▶
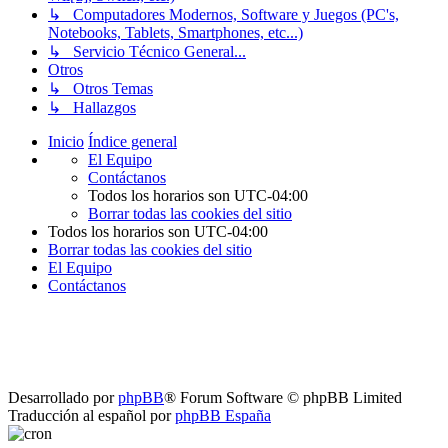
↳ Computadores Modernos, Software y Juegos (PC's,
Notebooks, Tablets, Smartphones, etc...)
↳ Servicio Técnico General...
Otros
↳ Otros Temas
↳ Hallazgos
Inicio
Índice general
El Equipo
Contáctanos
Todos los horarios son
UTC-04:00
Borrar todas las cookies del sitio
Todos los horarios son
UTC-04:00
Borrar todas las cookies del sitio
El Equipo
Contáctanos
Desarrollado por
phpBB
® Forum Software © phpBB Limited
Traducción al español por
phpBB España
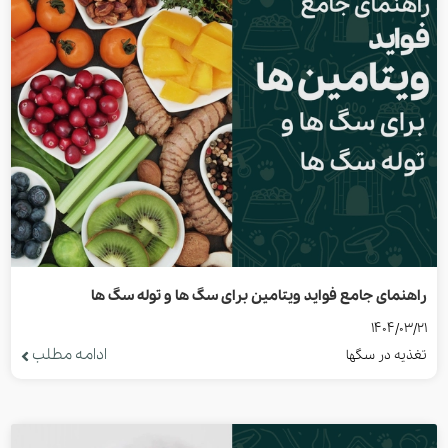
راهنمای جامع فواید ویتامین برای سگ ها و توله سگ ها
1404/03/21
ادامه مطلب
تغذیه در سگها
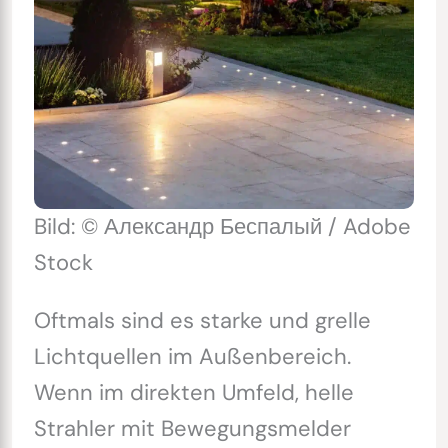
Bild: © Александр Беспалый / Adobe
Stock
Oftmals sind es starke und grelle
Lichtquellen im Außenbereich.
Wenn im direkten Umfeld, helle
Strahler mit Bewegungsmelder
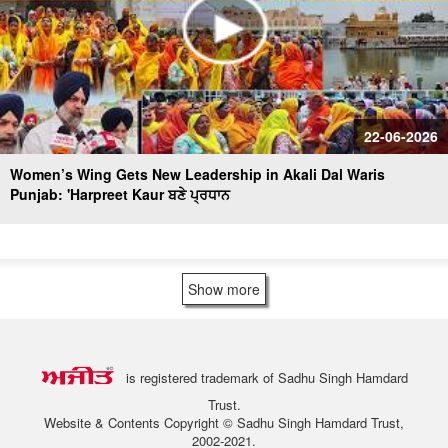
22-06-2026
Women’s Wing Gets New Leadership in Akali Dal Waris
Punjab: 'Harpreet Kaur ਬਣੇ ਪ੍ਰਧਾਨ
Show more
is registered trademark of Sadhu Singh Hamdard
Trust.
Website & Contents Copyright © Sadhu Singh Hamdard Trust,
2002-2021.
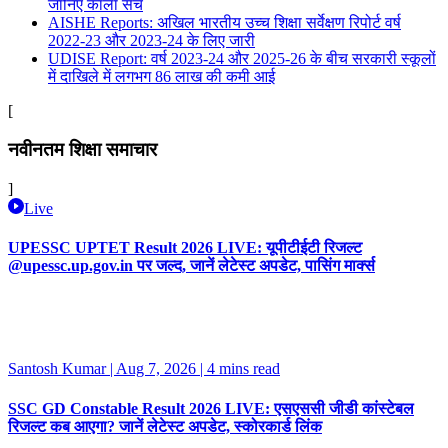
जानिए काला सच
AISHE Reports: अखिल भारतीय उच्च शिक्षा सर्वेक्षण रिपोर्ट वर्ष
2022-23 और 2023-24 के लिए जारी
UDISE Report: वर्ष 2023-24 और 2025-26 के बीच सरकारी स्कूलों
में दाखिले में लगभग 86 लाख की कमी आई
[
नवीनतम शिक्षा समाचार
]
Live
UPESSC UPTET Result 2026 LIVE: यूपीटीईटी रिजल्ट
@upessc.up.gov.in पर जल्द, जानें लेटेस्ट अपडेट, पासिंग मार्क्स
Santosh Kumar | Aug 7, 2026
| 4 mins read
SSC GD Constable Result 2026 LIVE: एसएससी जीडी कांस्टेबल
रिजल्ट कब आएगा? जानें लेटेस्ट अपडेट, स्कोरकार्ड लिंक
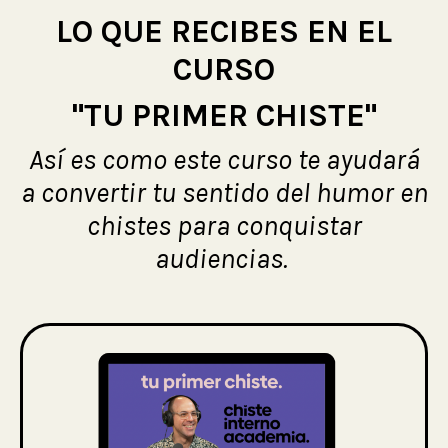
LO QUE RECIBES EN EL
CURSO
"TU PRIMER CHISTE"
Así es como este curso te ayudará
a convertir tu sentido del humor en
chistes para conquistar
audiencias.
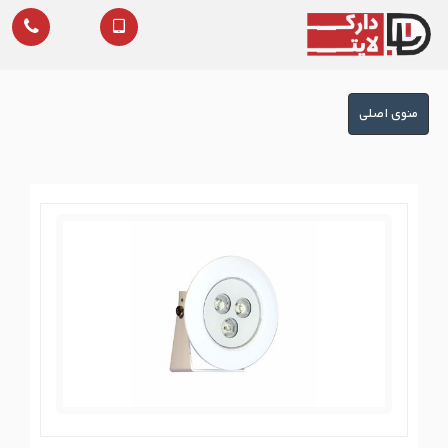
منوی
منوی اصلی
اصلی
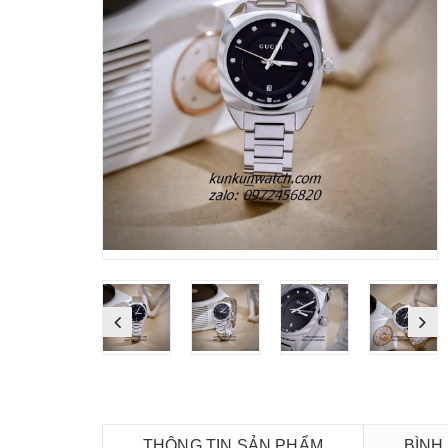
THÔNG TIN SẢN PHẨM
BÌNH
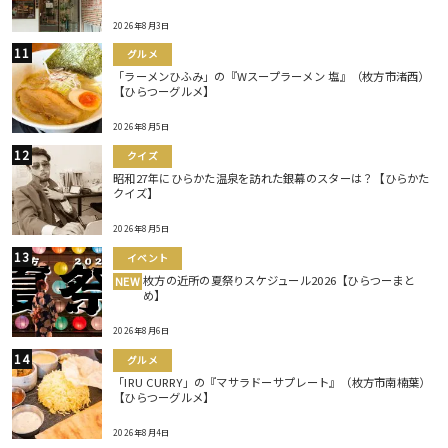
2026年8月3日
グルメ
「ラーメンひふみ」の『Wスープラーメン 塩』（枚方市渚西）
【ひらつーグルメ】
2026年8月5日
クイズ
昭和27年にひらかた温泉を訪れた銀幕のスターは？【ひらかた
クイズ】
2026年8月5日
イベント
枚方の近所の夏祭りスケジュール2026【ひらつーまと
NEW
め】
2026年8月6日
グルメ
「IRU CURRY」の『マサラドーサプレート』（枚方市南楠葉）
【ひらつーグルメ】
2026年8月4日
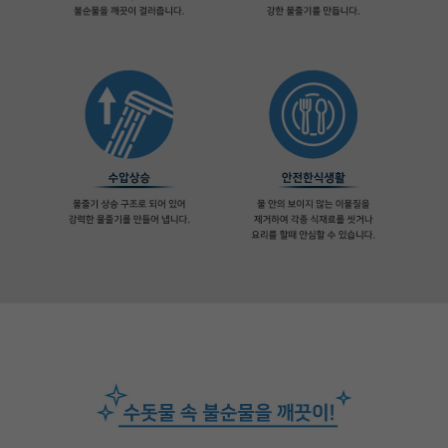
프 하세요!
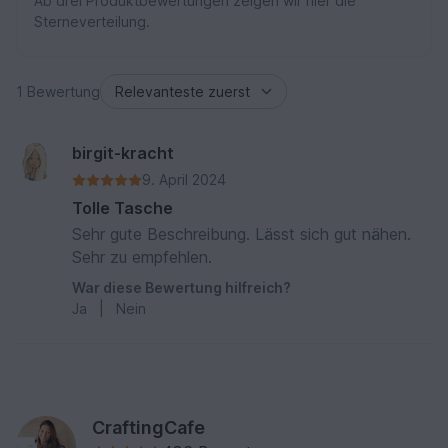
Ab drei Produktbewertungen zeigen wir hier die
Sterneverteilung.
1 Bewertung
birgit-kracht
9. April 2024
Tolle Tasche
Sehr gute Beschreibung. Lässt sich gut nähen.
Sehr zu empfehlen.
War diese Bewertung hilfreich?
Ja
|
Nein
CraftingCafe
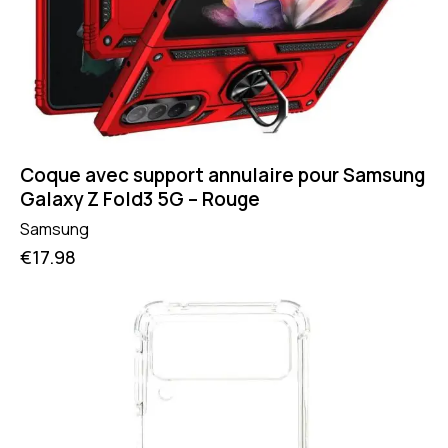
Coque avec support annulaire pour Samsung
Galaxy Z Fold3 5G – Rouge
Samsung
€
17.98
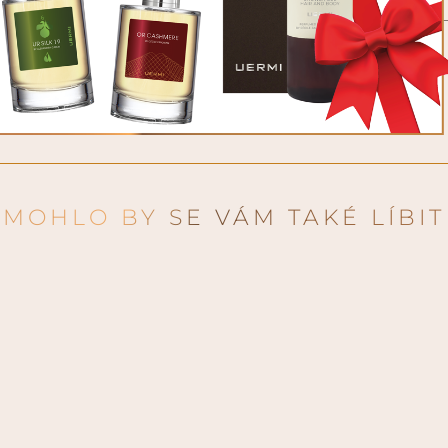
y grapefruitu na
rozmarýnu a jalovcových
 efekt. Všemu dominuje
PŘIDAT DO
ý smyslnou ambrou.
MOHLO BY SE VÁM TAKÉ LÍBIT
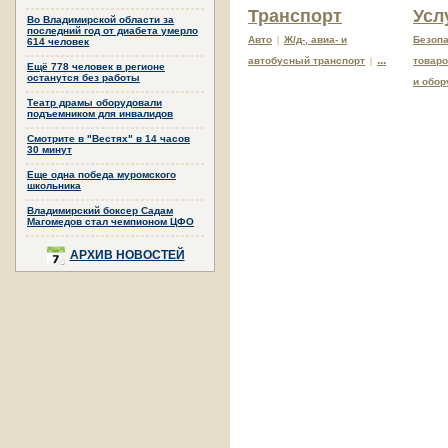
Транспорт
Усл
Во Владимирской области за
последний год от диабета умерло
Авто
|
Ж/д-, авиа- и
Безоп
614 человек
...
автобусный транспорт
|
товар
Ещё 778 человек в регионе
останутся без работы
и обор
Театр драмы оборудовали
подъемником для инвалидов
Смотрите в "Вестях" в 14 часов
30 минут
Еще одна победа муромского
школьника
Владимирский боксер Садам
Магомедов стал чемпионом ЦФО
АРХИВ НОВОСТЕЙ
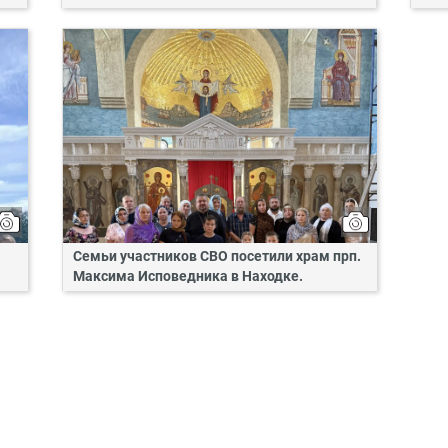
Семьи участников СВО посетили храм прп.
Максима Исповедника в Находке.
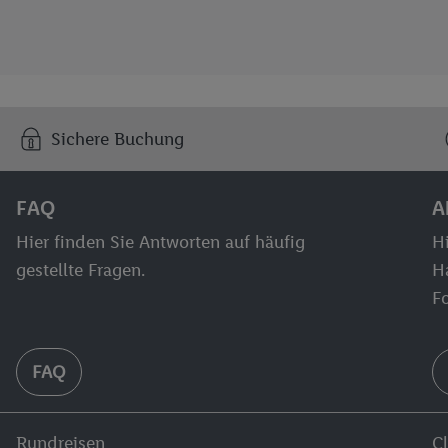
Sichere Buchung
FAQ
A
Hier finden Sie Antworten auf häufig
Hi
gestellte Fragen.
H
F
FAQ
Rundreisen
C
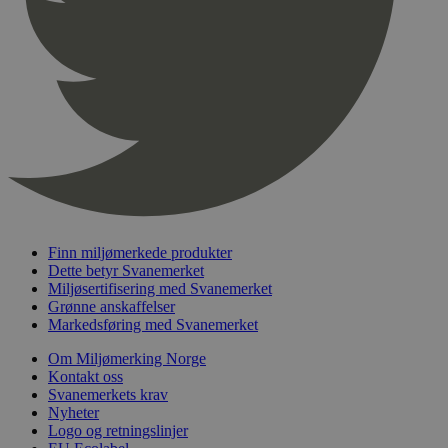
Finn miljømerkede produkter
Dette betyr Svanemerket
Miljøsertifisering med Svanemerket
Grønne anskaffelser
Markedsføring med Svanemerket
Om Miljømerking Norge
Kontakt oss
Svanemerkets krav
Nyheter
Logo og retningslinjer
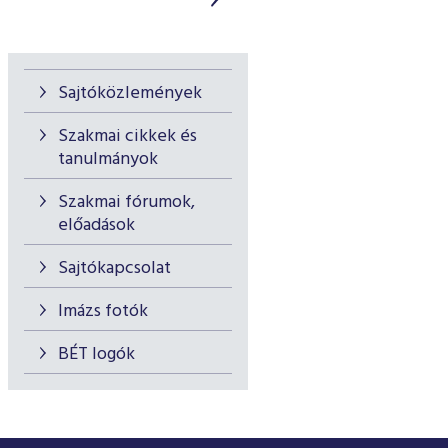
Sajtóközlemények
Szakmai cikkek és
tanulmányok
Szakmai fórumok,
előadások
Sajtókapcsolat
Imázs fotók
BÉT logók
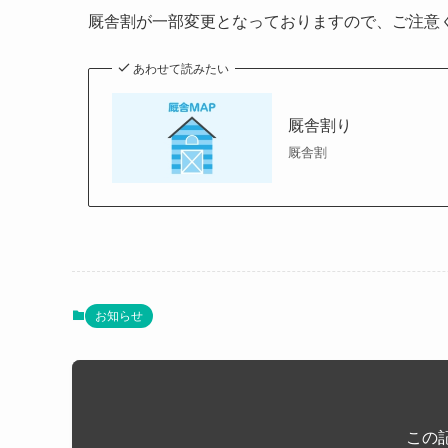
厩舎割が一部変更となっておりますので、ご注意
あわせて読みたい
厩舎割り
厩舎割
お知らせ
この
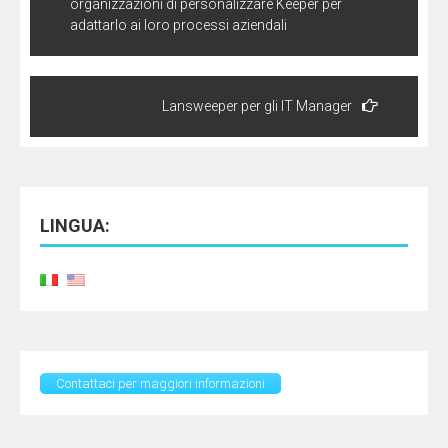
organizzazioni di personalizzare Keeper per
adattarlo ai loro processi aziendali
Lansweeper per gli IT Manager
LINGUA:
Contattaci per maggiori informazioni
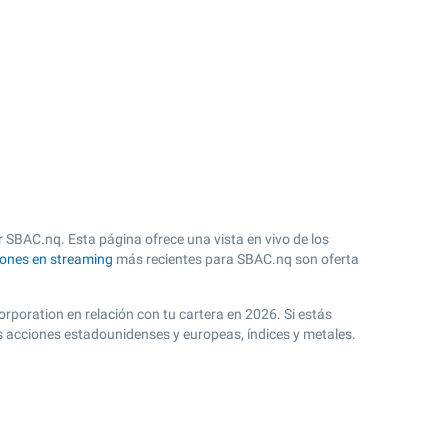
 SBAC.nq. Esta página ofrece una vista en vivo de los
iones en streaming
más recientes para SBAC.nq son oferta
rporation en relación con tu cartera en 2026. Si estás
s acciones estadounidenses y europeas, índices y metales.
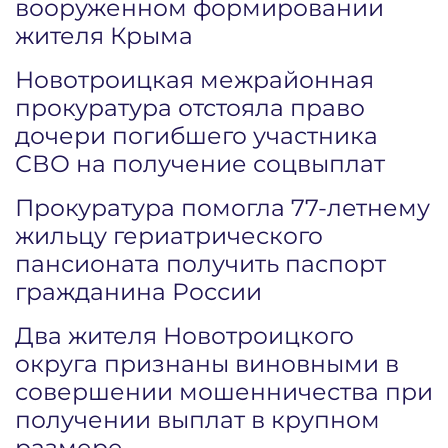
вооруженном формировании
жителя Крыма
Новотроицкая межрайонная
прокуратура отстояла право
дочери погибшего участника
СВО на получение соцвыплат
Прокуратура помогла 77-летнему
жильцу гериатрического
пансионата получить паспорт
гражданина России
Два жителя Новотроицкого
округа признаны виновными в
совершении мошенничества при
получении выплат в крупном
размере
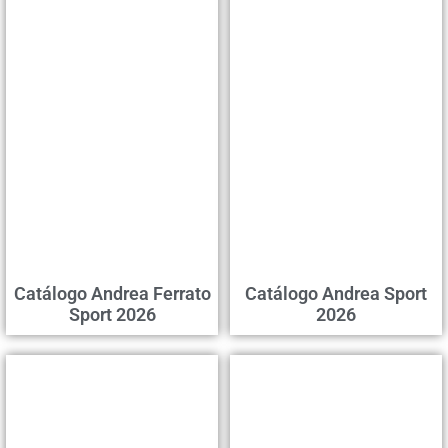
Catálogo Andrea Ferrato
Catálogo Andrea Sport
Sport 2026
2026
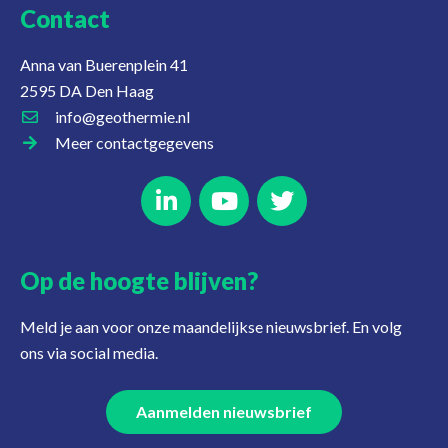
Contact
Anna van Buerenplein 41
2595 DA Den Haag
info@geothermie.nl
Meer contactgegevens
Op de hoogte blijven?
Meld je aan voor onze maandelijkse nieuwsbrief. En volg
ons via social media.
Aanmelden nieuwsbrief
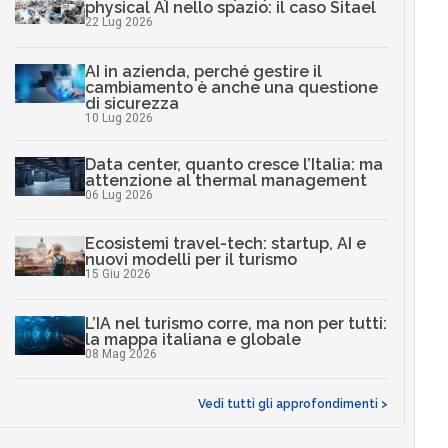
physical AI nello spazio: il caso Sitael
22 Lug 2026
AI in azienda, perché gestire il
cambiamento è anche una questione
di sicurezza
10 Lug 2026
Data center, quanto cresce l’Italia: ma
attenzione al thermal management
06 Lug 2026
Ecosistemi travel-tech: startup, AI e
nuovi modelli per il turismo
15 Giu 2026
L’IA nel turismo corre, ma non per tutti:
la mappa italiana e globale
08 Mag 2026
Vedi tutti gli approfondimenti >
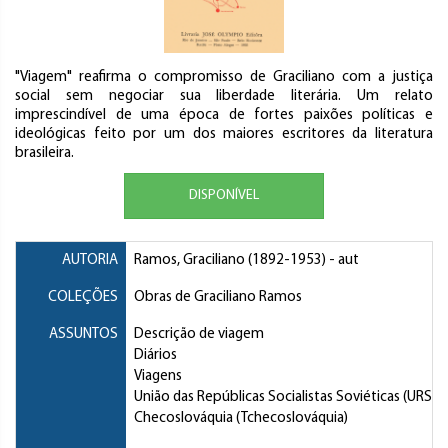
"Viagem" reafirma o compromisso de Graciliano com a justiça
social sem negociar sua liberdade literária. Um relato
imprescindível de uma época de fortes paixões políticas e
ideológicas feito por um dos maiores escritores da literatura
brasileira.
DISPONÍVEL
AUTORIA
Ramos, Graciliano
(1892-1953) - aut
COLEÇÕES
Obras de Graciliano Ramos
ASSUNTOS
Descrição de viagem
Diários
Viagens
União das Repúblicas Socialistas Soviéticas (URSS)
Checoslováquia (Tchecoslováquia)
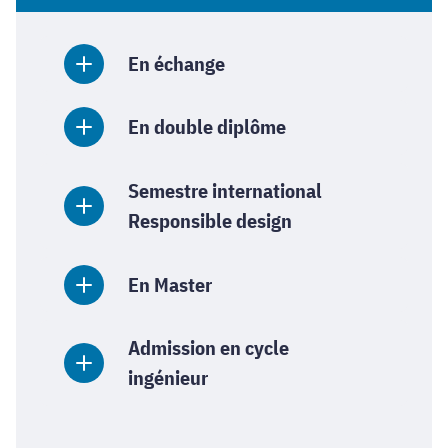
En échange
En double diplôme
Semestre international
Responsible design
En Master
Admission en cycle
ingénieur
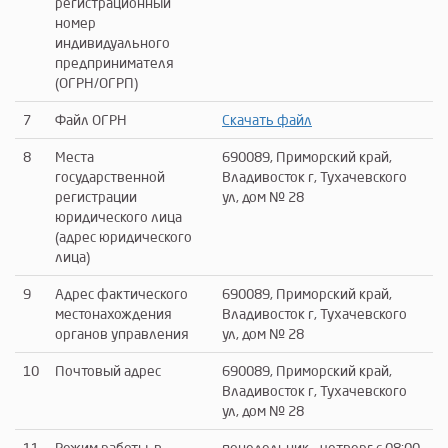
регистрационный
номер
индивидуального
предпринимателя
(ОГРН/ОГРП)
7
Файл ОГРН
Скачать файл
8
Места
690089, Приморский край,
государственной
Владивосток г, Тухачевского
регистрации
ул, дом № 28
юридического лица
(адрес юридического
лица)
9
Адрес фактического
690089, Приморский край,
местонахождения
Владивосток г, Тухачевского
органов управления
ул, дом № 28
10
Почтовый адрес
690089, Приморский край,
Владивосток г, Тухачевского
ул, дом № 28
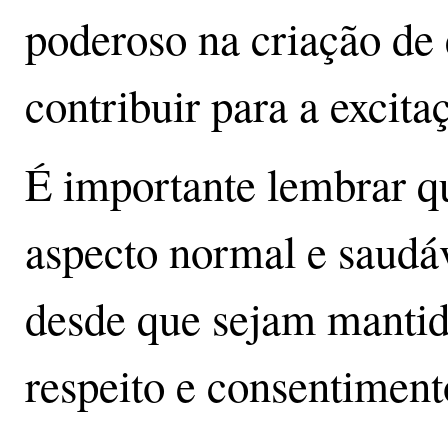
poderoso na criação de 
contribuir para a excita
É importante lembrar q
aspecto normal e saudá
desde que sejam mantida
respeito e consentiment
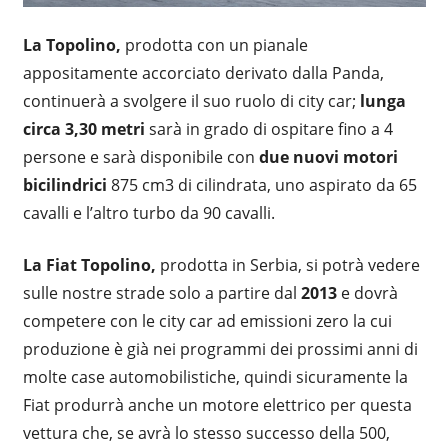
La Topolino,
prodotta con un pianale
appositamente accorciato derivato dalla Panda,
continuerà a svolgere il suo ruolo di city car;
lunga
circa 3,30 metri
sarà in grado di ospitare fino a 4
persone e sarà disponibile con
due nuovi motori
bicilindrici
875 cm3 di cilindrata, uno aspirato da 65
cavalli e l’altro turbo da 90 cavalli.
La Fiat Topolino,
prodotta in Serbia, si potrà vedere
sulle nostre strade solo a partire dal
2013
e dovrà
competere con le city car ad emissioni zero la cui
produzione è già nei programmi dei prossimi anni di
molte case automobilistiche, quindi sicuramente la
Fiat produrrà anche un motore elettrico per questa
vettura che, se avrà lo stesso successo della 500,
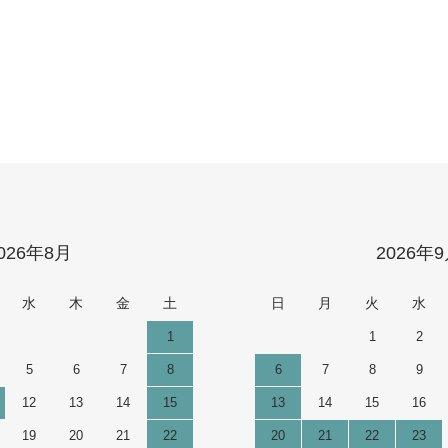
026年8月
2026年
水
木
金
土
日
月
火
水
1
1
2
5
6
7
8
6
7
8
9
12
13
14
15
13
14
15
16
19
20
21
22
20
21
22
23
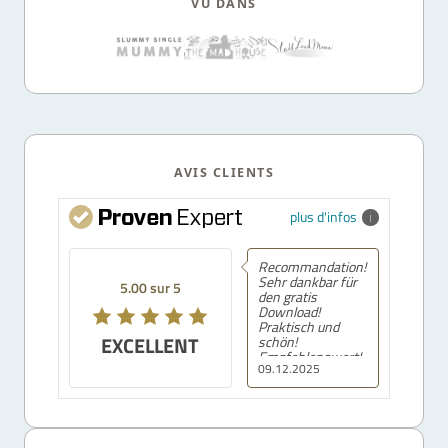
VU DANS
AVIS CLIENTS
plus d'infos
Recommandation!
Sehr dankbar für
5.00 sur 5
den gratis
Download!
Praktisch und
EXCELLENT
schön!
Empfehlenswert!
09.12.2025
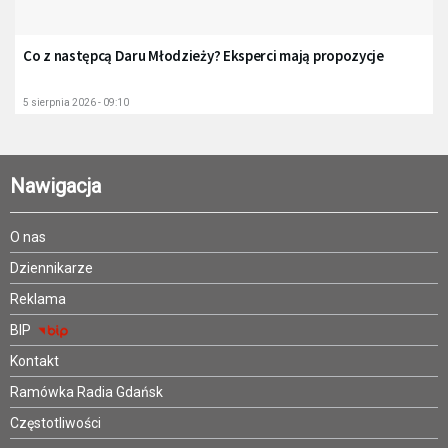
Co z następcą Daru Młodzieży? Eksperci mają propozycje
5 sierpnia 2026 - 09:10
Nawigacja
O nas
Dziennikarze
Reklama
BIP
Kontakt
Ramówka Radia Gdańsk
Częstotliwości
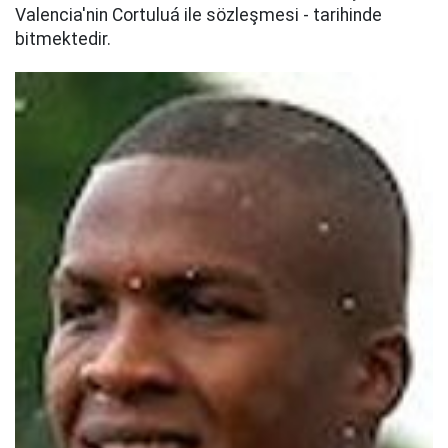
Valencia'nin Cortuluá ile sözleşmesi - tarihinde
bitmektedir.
◀
### Instructions to follow
Could you copy out the records word for word, from the line with "Finn miljømerkede produkter" up to and including the line with "s acciones estadounidenses"? Leave the pictures out of your answer.

### Result of the task
Finn miljømerkede produkter
Dette betyr Svanemerket
Miljøsertifisering med Svanemerket
Grønne anskaffelser
Markedsføring med Svanemerket
Om Miljømerking Norge
Kontakt oss
Svanemerkets krav
Nyheter
Logo og retningslinjer
Sajtóközlemények
Szakmai cikkek és
tanulmányok
Szakmai fórumok,
előadások
Sajtókapcsolat
Imázs fotók
BÉT logók
厩舎割が一部変更となっておりますので、ご注意
あわせて読みたい
厩舎割り
厩舎割
お知らせ
この
organizzazioni di personalizzare Keeper per
adattarlo ai loro processi aziendali
Lansweeper per gli IT Manager
LINGUA:
Contattaci per maggiori informazioni
 SBAC.nq. Esta página ofrece una vista en vivo de los
iones en streaming
más recientes para SBAC.nq son oferta
rporation en relación con tu cartera en 2026. Si estás
s acciones estadounidenses y europeas, índices y metales.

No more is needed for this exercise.